(Dataset entries)
○ ○ ○ ○ ○ ○ ○

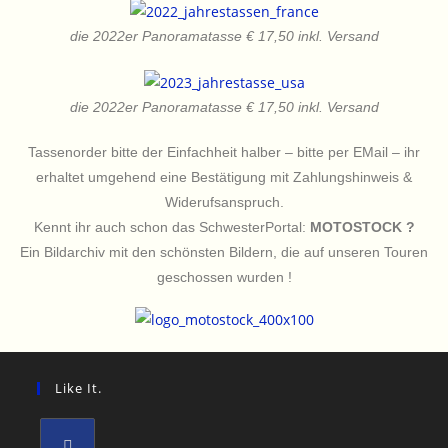
die 2022er Panoramatasse € 17,50 inkl. Versand
die 2022er Panoramatasse € 17,50 inkl. Versand
Tassenorder bitte der Einfachheit halber – bitte per EMail – ihr
erhaltet umgehend eine Bestätigung mit Zahlungshinweis &
Widerufsanspruch.
Kennt ihr auch schon das SchwesterPortal:
MOTOSTOCK ?
Ein Bildarchiv mit den schönsten Bildern, die auf unseren Touren
geschossen wurden !
Like It.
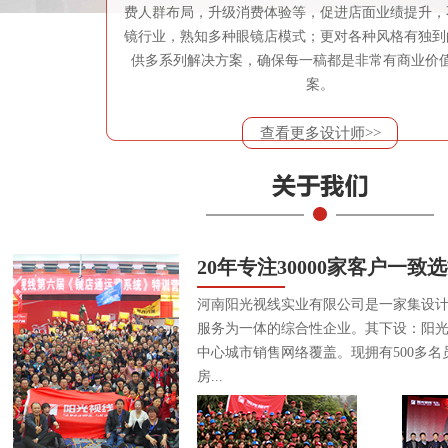
费人群布局，升级消费体验等，促进店面业绩提升，
镜行业，熟知多种眼镜店模式；更对各种风格有独到
供多系列解决方案，确保每一稿都是非常有商业价
案。
查看更多设计师>>
20年专注30000家客户一致
河南阳光视线实业有限公司是一家集设
服务为一体的综合性企业。其下设：阳
中心城市销售网络覆盖。现拥有500多名
房...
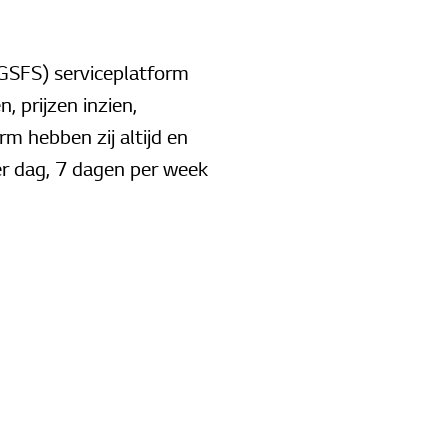
GSFS) serviceplatform
, prijzen inzien,
m hebben zij altijd en
er dag, 7 dagen per week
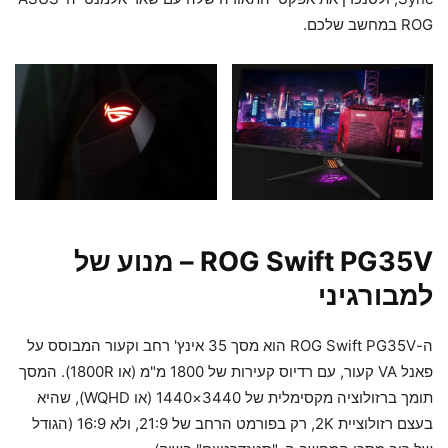
ROG במחשב שלכם.
ROG Swift PG35V – מנוע של
למבורגיני
ה-ROG Swift PG35V הוא מסך 35 אינץ' רחב וקעור המבוסס על
פאנל VA קעור, עם רדיוס קעירות של 1800 מ"מ (או 1800R). המסך
תומך ברזולוציה מקסימלית של 3440×1440 (או WQHD), שהיא
בעצם רזולוציית 2K, רק בפורמט הרחב של 21:9, ולא 16:9 (הגודל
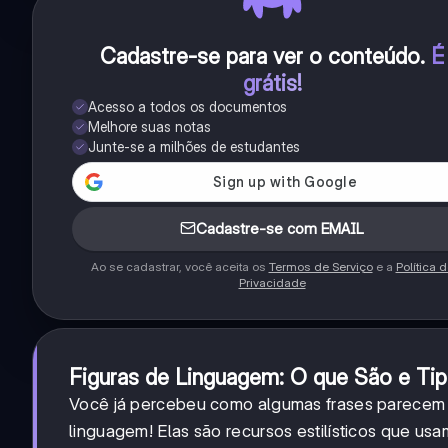
Cadastre-se para ver o conteúdo
.
É
grátis!
Acesso a todos os documentos
Melhore suas notas
Junte-se a milhões de estudantes
Cadastre-se com EMAIL
Ao se cadastrar, você aceita os
Termos de Serviço
e a
Política 
Privacidade
Figuras de Linguagem: O que São e Tip
Você já percebeu como algumas frases parecem m
linguagem! Elas são recursos estilísticos que u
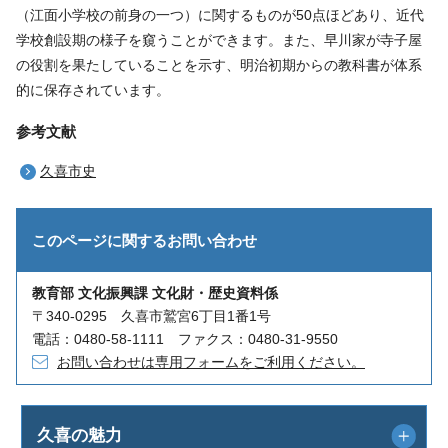
（江面小学校の前身の一つ）に関するものが50点ほどあり、近代
学校創設期の様子を窺うことができます。また、早川家が寺子屋
の役割を果たしていることを示す、明治初期からの教科書が体系
的に保存されています。
参考文献
久喜市史
このページに関する
お問い合わせ
教育部 文化振興課 文化財・歴史資料係
〒340-0295 久喜市鷲宮6丁目1番1号
電話：0480-58-1111 ファクス：0480-31-9550
お問い合わせは専用フォームをご利用ください。
久喜の魅力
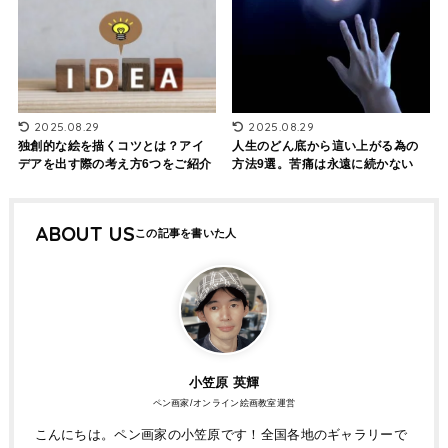
2025.08.29
2025.08.29
人生のどん底から這い上がる為の
独創的な絵を描くコツとは？アイ
方法9選。苦痛は永遠に続かない
デアを出す際の考え方6つをご紹介
ABOUT US
小笠原 英輝
ペン画家/オンライン絵画教室運営
こんにちは。ペン画家の小笠原です！全国各地のギャラリーで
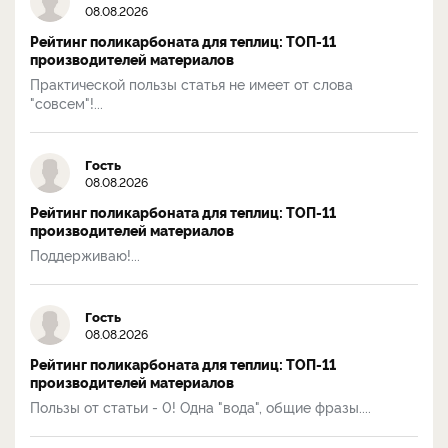
08.08.2026
Рейтинг поликарбоната для теплиц: ТОП-11
производителей материалов
Практической пользы статья не имеет от слова
"совсем"!...
Гость
08.08.2026
Рейтинг поликарбоната для теплиц: ТОП-11
производителей материалов
Поддерживаю!...
Гость
08.08.2026
Рейтинг поликарбоната для теплиц: ТОП-11
производителей материалов
Пользы от статьи - 0! Одна "вода", общие фразы....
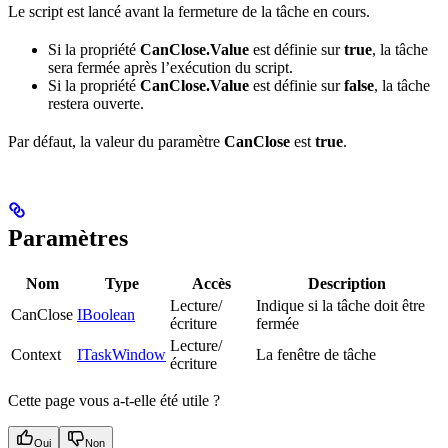
Le script est lancé avant la fermeture de la tâche en cours.
Si la propriété
CanClose.Value
est définie sur
true
, la tâche
sera fermée après l’exécution du script.
Si la propriété
CanClose.Value
est définie sur
false
, la tâche
restera ouverte.
Par défaut, la valeur du paramètre
CanClose
est
true
.
Paramètres
Nom
Type
Accès
Description
Lecture/
Indique si la tâche doit être
CanClose
IBoolean
écriture
fermée
Lecture/
Context
ITaskWindow
La fenêtre de tâche
écriture
Cette page vous a-t-elle été utile ?
Oui
Non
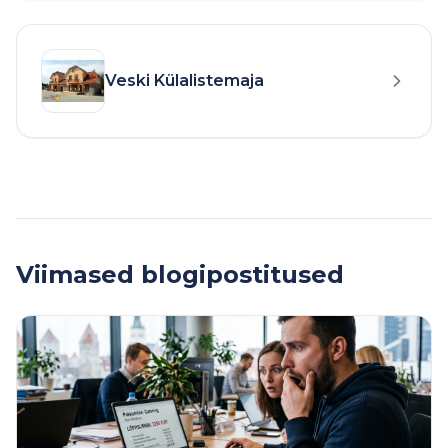
Veski Külalistemaja
Viimased blogipostitused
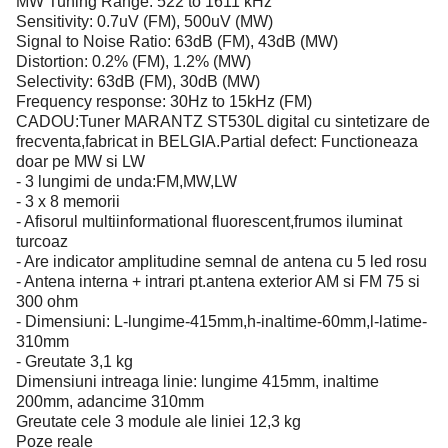
MW Tuning Range: 522 to 1611 kHz
Sensitivity: 0.7uV (FM), 500uV (MW)
Signal to Noise Ratio: 63dB (FM), 43dB (MW)
Distortion: 0.2% (FM), 1.2% (MW)
Selectivity: 63dB (FM), 30dB (MW)
Frequency response: 30Hz to 15kHz (FM)
CADOU:Tuner MARANTZ ST530L digital cu sintetizare de
frecventa,fabricat in BELGIA.Partial defect: Functioneaza
doar pe MW si LW
- 3 lungimi de unda:FM,MW,LW
- 3 x 8 memorii
- Afisorul multiinformational fluorescent,frumos iluminat
turcoaz
- Are indicator amplitudine semnal de antena cu 5 led rosu
- Antena interna + intrari pt.antena exterior AM si FM 75 si
300 ohm
- Dimensiuni: L-lungime-415mm,h-inaltime-60mm,l-latime-
310mm
- Greutate 3,1 kg
Dimensiuni intreaga linie: lungime 415mm, inaltime
200mm, adancime 310mm
Greutate cele 3 module ale liniei 12,3 kg
Poze reale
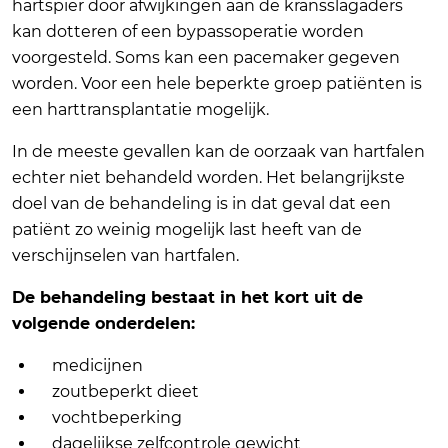
hartspier door afwijkingen aan de kransslagaders
kan dotteren of een bypassoperatie worden
voorgesteld. Soms kan een pacemaker gegeven
worden. Voor een hele beperkte groep patiënten is
een harttransplantatie mogelijk.
In de meeste gevallen kan de oorzaak van hartfalen
echter niet behandeld worden. Het belangrijkste
doel van de behandeling is in dat geval dat een
patiënt zo weinig mogelijk last heeft van de
verschijnselen van hartfalen.
De behandeling bestaat in het kort uit de
volgende onderdelen:
medicijnen
zoutbeperkt dieet
vochtbeperking
dagelijkse zelfcontrole gewicht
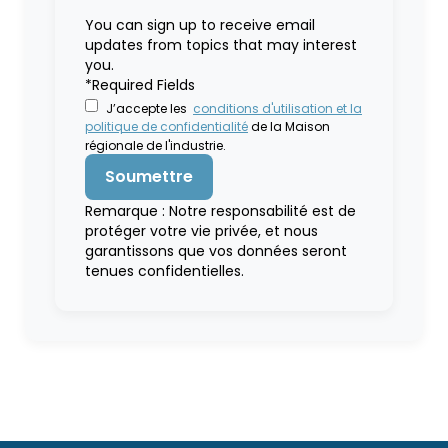
You can sign up to receive email
updates from topics that may interest
you.
*Required Fields
J’accepte les
conditions d'utilisation et la
politique de confidentialité
de la Maison
régionale de l'industrie.
Remarque : Notre responsabilité est de
protéger votre vie privée, et nous
garantissons que vos données seront
tenues confidentielles.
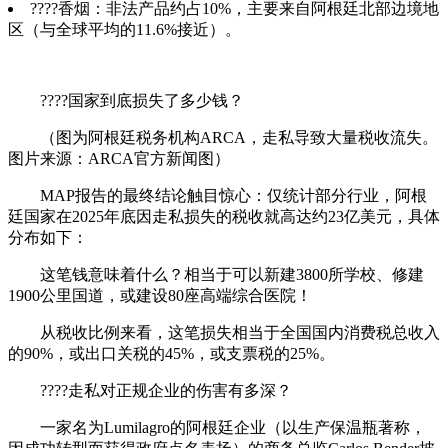
????香烟：非法产品约占10%，主要来自阿根廷北部边境地
区（与全球平均的11.6%接近）。
????国家到底损失了多少钱？
（图为阿根廷税务机构ARCA，走私导致大量税收流失。
图片来源：ARCA官方新闻图）
MAP报告的最终结论触目惊心：仅统计部分行业，阿根
廷国家在2025年底因走私损失的税收就高达约23亿美元，具体
分布如下：
这笔钱意味着什么？相当于可以新建3800所学校、修建
1900公里国道，或建设80座高端综合医院！
从税收比例来看，这笔损失相当于全国国内消费税总收入
的90%，或出口关税的45%，或支票税的25%。
????走私对正规企业的伤害有多深？
一家名为Lumilagro的阿根廷企业（以生产保温瓶著称，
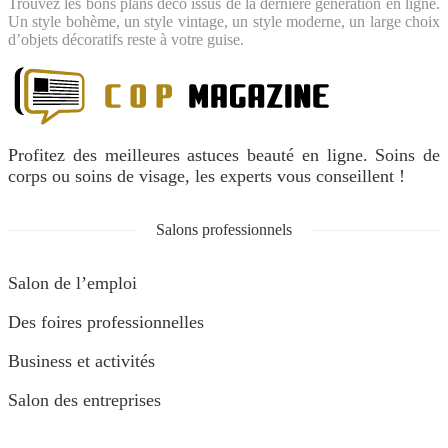
Trouvez les bons plans déco issus de la dernière génération en ligne.
Un style bohème, un style vintage, un style moderne, un large choix
d’objets décoratifs reste à votre guise.
Profitez des meilleures astuces beauté en ligne. Soins de
corps ou soins de visage, les experts vous conseillent !
Salons professionnels
Salon de l’emploi
Des foires professionnelles
Business et activités
Salon des entreprises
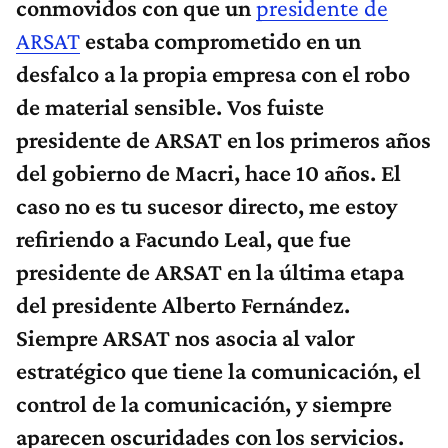
ARSAT
estaba comprometido en un
desfalco a la propia empresa con el robo
de material sensible. Vos fuiste
presidente de ARSAT en los primeros años
del gobierno de Macri, hace 10 años. El
caso no es tu sucesor directo, me estoy
refiriendo a Facundo Leal, que fue
presidente de ARSAT en la última etapa
del presidente Alberto Fernández.
Siempre ARSAT nos asocia al valor
estratégico que tiene la comunicación, el
control de la comunicación, y siempre
aparecen oscuridades con los servicios.
Me gustaría que nos contaras tu propia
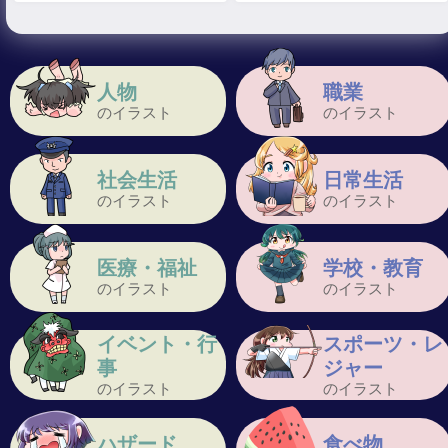
人物
職業
のイラスト
のイラスト
社会生活
日常生活
のイラスト
のイラスト
医療・福祉
学校・教育
のイラスト
のイラスト
イベント・行
スポーツ・レ
事
ジャー
のイラスト
のイラスト
ハザード
食べ物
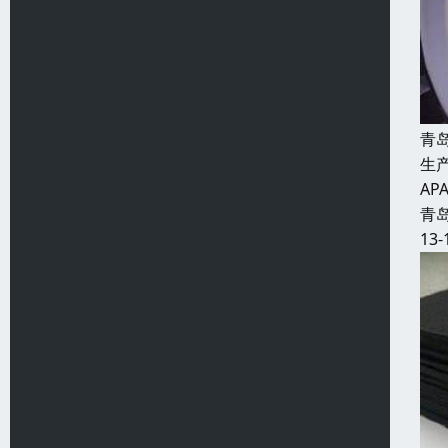
青
生
AP
青
13-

○ ○ ○ ○ ○ ○ ○

## Work instructions
What is needed is an exact copy of the lines above from the one with "独創的な絵を描くコツとは？アイ" to the one with "Le script est", both ends kept, and nothing more; please leave the pictures out.

## Task output
独創的な絵を描くコツとは？アイ
方法9選。苦痛は永遠に続かない
デアを出す際の考え方6つをご紹介
ABOUT US
小笠原 英輝
ペン画家/オンライン絵画教室運営
こんにちは。ペン画家の小笠原です！全国各地のギャラリーで
08.08.2026
Рейтинг поликарбоната для теплиц: ТОП-11
производителей материалов
Практической пользы статья не имеет от слова
"совсем"!...
Гость
08.08.2026
Рейтинг поликарбоната для теплиц: ТОП-11
производителей материалов
Поддерживаю!...
Гость
08.08.2026
Рейтинг поликарбоната для теплиц: ТОП-11
производителей материалов
Пользы от статьи - 0! Одна "вода", общие фразы....
Le script est lancé avant la fermeture de la tâche en cours.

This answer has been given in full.